* Énoncés
a: Reproduisez fidèlement le passage de l'entretien avec Lazare qui va de « Après Sombre rivière » à « Je m’appelle Ismaël ? ».
b: Répondez aux questions suivantes d'après l'entretien avec Lazare.
(i) En quelle année Lazare situe-t-il Rabah Robert ?
(ii) Que projette de faire le poète errant de Je m'appelle Ismaël pour se protéger de la violence du monde ?
(iii) Selon Lazare, qu'est-ce que l'image permet d'inviter sur le plateau ?
c: Reprenez l'entretien avec Lazare à la suite de sa dernière phrase et poursuivez-le.

* Texte à lire
La Terrasse

"La culture est une résistance à la distraction" Pasolini

Théâtre - Entretien

Je m’appelle Ismaël, par Lazare

Je m’appelle Ismaël, par Lazare - Critique sortie Théâtre Strasbourg Théâtre National de Strasbourg
© Jean-Louis Fernandez je m’appelle ismael

Écriture et mes Lazare

Publié le 24 janvier 2019 - N° 273

Après Sombre rivière (2017), où il conjurait en musique et en poésie la violence des attentats de 2015, Lazare poursuit sa réflexion sur la brutalité du monde. Autour de la figure d’un poète errant, il dit son refus d’un monde homogénéisé. Fermé à l’Autre.

Avec Petits contes d’amour et d’obscurité puis Sombre rivière, vous vous éloigniez de la veine autofictive développée dans votre trilogie racontant l’histoire d’une famille entre France et Algérie. Qu’en est-il dans Je m’appelle Ismaël ?

Lazare : Après les attentats, j’ai ressenti le besoin de prendre de la distance par rapport à mes émotions. Par rapport au spectre de l’Algérie et à tout ce dont je parle depuis Rabah Robert (2012). Dans Sombre rivière, j’ai pour cela créé une sorte de clown qu’on retrouve dans Je m’appelle Ismaël, dont le personnage principal – que j’incarne – est un poète errant qui s’ignore et qui, pour se protéger de la violence du monde, projette de faire un film de science-fiction. Mais qui n’a pas les moyens de réaliser son rêve…

Quel statut a chez vous l’image, que vous avez utilisée pour la première fois dans votre précédente création ?

L : Je me méfie de l’image, et je veux que cette méfiance apparaisse dans le spectacle. On a tendance à attendre une vérité de l’image, alors qu’elle n’est que construction. En même temps, elle est fascinante car elle permet d’inviter des absents sur le plateau. L’absence, la solitude et le manque sont au cœur de mon travail. Dans Je m’appelle Ismaël, j’ai voulu dire l’isolement des grandes villes. Leur violence.

« Les visages des acteurs sont pour moi des paysages. Et leur corps doit être un corps qui pense. »

* Lignes de données

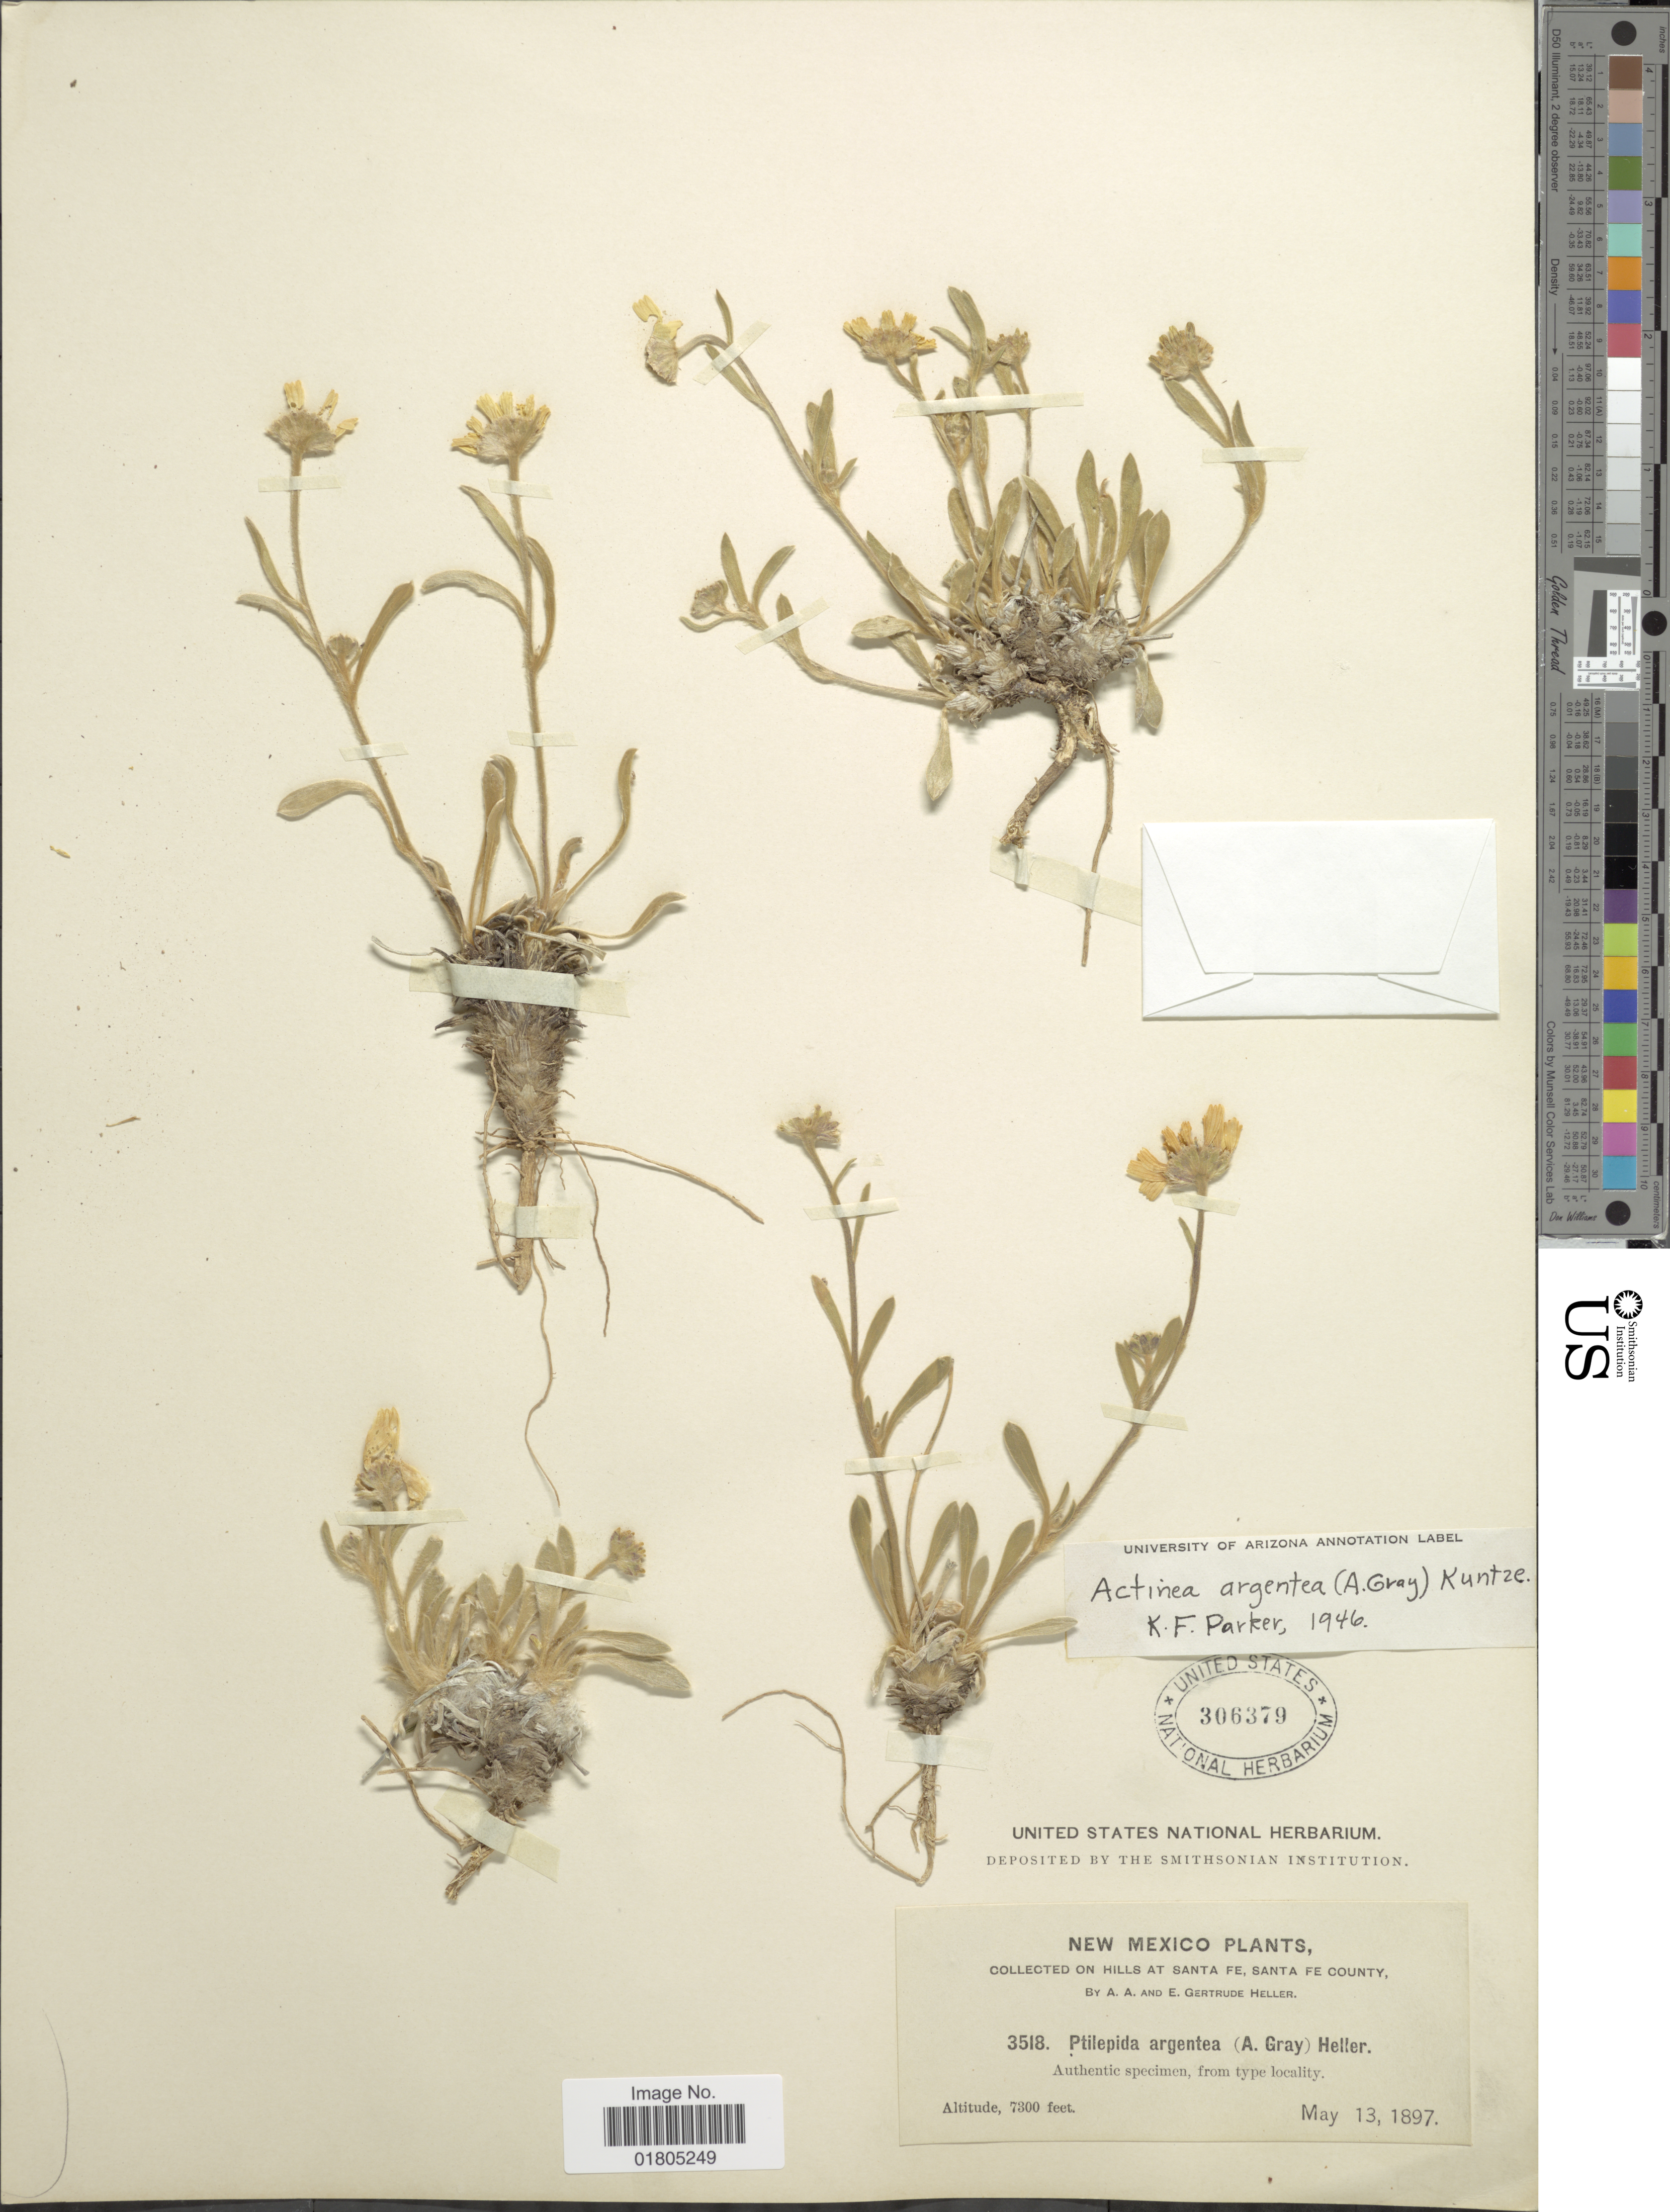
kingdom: Plantae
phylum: Tracheophyta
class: Magnoliopsida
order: Asterales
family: Asteraceae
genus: Actinea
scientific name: Actinea argentea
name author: (A. Gray) Kuntze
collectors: A. A. Heller & E. G. Heller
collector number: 3518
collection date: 1897-05-13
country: United States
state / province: New Mexico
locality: In Hills at Santa Fe, Santa Fe County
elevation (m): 2225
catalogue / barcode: US 306379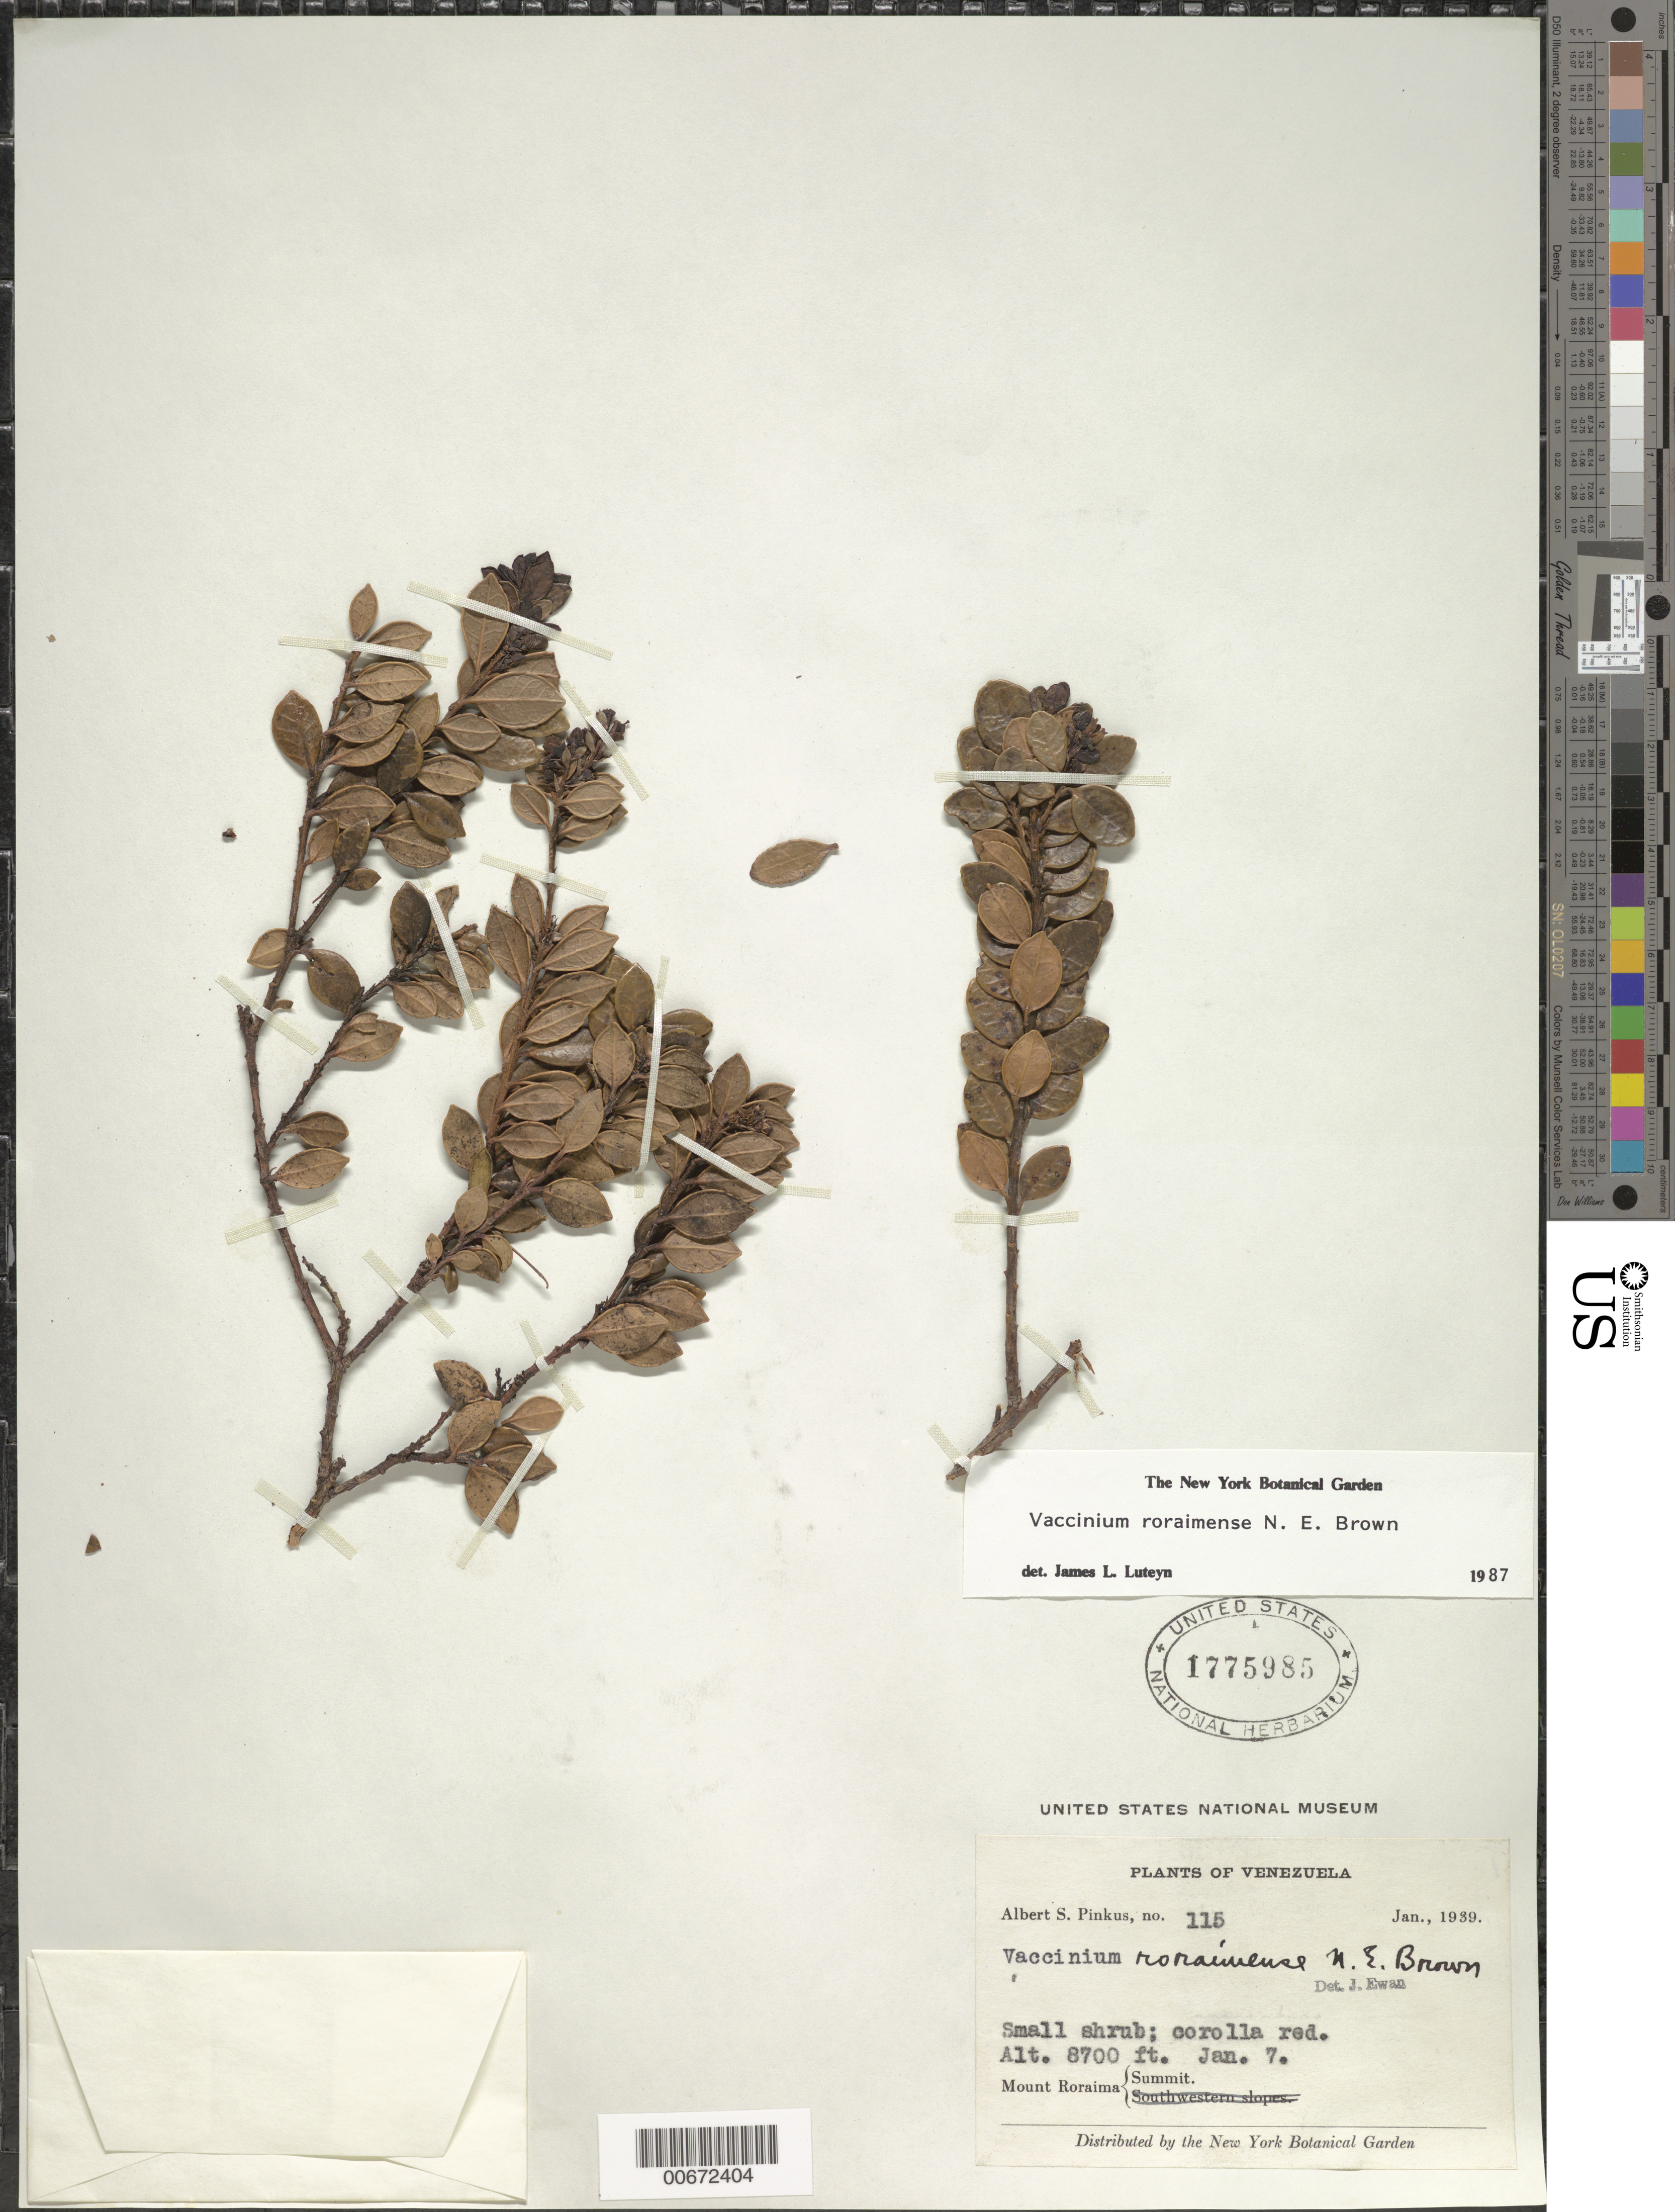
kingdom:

* Corrigés
a:
Après Sombre rivière (2017), où il conjurait en musique et en poésie la violence des attentats de 2015, Lazare poursuit sa réflexion sur la brutalité du monde. Autour de la figure d’un poète errant, il dit son refus d’un monde homogénéisé. Fermé à l’Autre.

Avec Petits contes d’amour et d’obscurité puis Sombre rivière, vous vous éloigniez de la veine autofictive développée dans votre trilogie racontant l’histoire d’une famille entre France et Algérie. Qu’en est-il dans Je m’appelle Ismaël ?

b:
(i) En 2012.
(ii) Un film de science-fiction.
(iii) Des absents.

c:
On retrouve dans cette pièce plusieurs de vos complices de longue date, comme la comédienne Anne Baudoux, l’acteur et musicien Olivier Leite ou encore Marion Faure, votre collaboratrice artistique. Le théâtre est-il pour vous un remède à cette solitude ?

L : Après de longues périodes de travail solitaire – j’ai écrit plus de 800 pages, pour Ismaël –, travailler avec mon équipe me permet de partager mon imaginaire et de l’enrichir avec les propositions de chacun. Les visages des acteurs sont pour moi des paysages. Et leur corps doit être un corps qui pense. Qui puisse dire la folie du monde. Je suis toujours heureux de retrouver des artistes complices, mais aussi de m’ouvrir à de nouvelles personnes. Au comédien Thibault Lacroix en l’occurrence, qui m’a fait aimer Gérard de Nerval, ainsi qu’à la musicienne Odile Heimburger qui apporte pour la première fois une touche lyrique à mon univers.

Par cette ouverture, vous reformulez chaque fois l’idée d’étrangeté qui traverse votre théâtre. Pourquoi ?

L: Si l’on comprend qu’Ismaël est d’origine étrangère, c’est surtout son rapport au monde qui fait sa singularité. Son goût pour la poésie dans un monde où les croyances d’un côté, de l’autre les nouvelles technologies, ont tendance à figer les individus. Je tiens à montrer une forme de porosité, de circulation entre des groupes différents, car la question de l’« identité » ou de l’« intégration » doit dépasser celle des origines.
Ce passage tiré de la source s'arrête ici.